Man darf allerdings nicht vergessen, dass diese Mittelschicht eine Minderheit darstellt. Und Veränderungen brauchen Zeit. Ohnehin ist Indien ein Land der unterschiedlichen Geschwindigkeiten, nicht nur was die Diskriminierung und Gleichberechtigung von Frauen betrifft. Auch sonst herrscht eine große Ungleichheit, die sich zwischen Stadt und Land noch verschärft hat: Über 37 Prozent der Inder leben in absoluter Armut, und Unterernährung ist nach wie vor ein Riesenproblem. Die Infrastruktur hat sich mit dem Wirtschaftswachstum nicht verbessert, und noch immer mangelt es am Zugang zu sauberem Trinkwasser.
Wenn die Regierung den von der brutalen Vergewaltigung ausgelösten Zorn beruhigen will, muss sie die Polizei reformieren, bestimmte Gesetze verbessern und konsequenter durchsetzen und die Nichtregierungsorganisationen in ihrem Kampf gegen die jahrhundertealte Diskriminierung unterstützen.

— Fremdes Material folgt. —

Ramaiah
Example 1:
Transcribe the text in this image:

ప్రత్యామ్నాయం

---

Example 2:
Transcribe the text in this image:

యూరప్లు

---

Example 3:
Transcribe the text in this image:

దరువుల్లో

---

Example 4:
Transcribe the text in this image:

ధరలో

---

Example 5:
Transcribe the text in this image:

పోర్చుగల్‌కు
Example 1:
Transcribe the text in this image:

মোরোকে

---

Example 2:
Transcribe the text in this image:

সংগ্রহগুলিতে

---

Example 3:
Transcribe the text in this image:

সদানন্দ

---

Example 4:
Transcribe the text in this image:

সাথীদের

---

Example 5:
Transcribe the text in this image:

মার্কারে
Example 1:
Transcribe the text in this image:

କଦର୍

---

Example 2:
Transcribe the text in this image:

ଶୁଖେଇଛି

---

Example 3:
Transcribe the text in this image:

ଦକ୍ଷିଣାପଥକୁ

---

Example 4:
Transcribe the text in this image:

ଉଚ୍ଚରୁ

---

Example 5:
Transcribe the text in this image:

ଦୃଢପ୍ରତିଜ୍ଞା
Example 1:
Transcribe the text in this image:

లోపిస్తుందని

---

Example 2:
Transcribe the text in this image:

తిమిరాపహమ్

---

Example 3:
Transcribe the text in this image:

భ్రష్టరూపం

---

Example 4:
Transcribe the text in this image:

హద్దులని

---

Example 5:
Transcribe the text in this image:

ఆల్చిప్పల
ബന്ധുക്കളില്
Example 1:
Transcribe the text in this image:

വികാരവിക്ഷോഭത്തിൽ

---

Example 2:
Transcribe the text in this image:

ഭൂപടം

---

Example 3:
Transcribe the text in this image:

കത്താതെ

Das Eingreifen des Staats reicht zwar nicht aus, um Mentalitäten zu verändern, aber der soziale Fortschritt kann zumindest dazu beitragen, die konkrete Lage aller Frauen zu verbessern.

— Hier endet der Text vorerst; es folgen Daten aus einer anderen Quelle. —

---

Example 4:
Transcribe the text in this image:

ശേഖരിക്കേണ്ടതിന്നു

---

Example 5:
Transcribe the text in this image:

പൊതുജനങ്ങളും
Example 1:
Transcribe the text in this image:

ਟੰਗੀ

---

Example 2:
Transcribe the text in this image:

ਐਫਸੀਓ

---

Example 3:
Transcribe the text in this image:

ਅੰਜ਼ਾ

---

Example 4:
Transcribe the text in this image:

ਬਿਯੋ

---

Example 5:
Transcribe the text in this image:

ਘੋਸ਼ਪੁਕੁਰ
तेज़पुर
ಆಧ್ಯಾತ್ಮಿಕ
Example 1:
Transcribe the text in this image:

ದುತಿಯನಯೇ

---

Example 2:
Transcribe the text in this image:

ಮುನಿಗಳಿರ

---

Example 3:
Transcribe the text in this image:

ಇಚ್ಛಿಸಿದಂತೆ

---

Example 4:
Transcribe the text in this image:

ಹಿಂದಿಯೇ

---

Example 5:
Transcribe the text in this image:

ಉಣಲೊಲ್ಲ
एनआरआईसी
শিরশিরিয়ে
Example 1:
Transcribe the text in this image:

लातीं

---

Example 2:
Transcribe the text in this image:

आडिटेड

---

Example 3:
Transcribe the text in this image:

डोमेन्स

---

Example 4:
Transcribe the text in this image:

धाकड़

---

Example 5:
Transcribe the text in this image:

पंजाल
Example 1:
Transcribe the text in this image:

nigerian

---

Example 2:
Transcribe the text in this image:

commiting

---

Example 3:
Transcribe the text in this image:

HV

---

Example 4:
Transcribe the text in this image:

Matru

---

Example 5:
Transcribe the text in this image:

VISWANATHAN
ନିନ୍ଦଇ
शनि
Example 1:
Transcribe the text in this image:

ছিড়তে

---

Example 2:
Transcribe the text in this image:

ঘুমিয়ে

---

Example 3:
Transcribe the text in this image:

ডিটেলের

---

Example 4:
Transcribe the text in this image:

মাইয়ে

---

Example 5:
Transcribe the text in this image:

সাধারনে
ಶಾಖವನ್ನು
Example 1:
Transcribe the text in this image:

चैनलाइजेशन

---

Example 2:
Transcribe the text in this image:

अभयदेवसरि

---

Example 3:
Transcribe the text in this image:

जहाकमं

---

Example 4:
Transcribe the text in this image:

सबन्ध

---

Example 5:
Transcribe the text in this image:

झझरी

Einsame Spitze – Frauen in der Politik
In Indien werden Frauen seit Langem in höchste Staatsämter gewählt: Indira Gandhi war von 1966 bis 1977 und von 1980 bis 1984 Ministerpräsidentin. Ihre Schwiegertochter Sonia Gandhi ist seit 1998 Vorsitzende der Kongresspartei. Pratibha Patil, die derselben Partei angehört, war von 2007 bis August 2012 Staatspräsidentin, und Meira Kumar ist seit 2009 Präsidentin des Unterhauses des Parlaments (Lok Sabha). Auch die Region Delhi wird seit 1998 von einer Frau, Sheila Dikshit, regiert.
Dennoch bleibt die Ungleichheit zwischen den Geschlechtern groß. Dafür gibt es vor allem zwei Gründe: die Macht der traditionellen sozialen Gefüge und der fehlende Respekt vor dem Gesetz. So steht zum Beispiel seit 2005 den Frauen das gleiche Erbrecht zu. Doch in der Realität bleiben die meisten Frauen immer noch von Erbe und Landbesitz ausgeschlossen.
70 Prozent der Inderinnen leben auf dem Land, wo sie vom Vater oder Ehemann unterdrückt werden und kaum von der Wirtschaftsentwicklung profitieren. In puncto Gleichberechtigung steht Indien im Entwicklungsprogramm der Vereinten Nationen (UNDP) auf Platz 129 von 146 Ländern und innerhalb Südasiens sogar auf dem vorletzten Platz (dahinter liegt nur noch Afghanistan).
Dank der Quotenregelungen belegen Frauen 36,8 Prozent der Sitze in den Gemeinderäten, das sind eine Million Abgeordnete im Land. Im Unterhaus sind jedoch nur 10,8 Prozent der Parlamentarier weiblich. Seit 1996 wartet eine Gesetzesinitiative, die ihren Anteil auf ein Drittel erhöhen soll, auf die Abstimmung.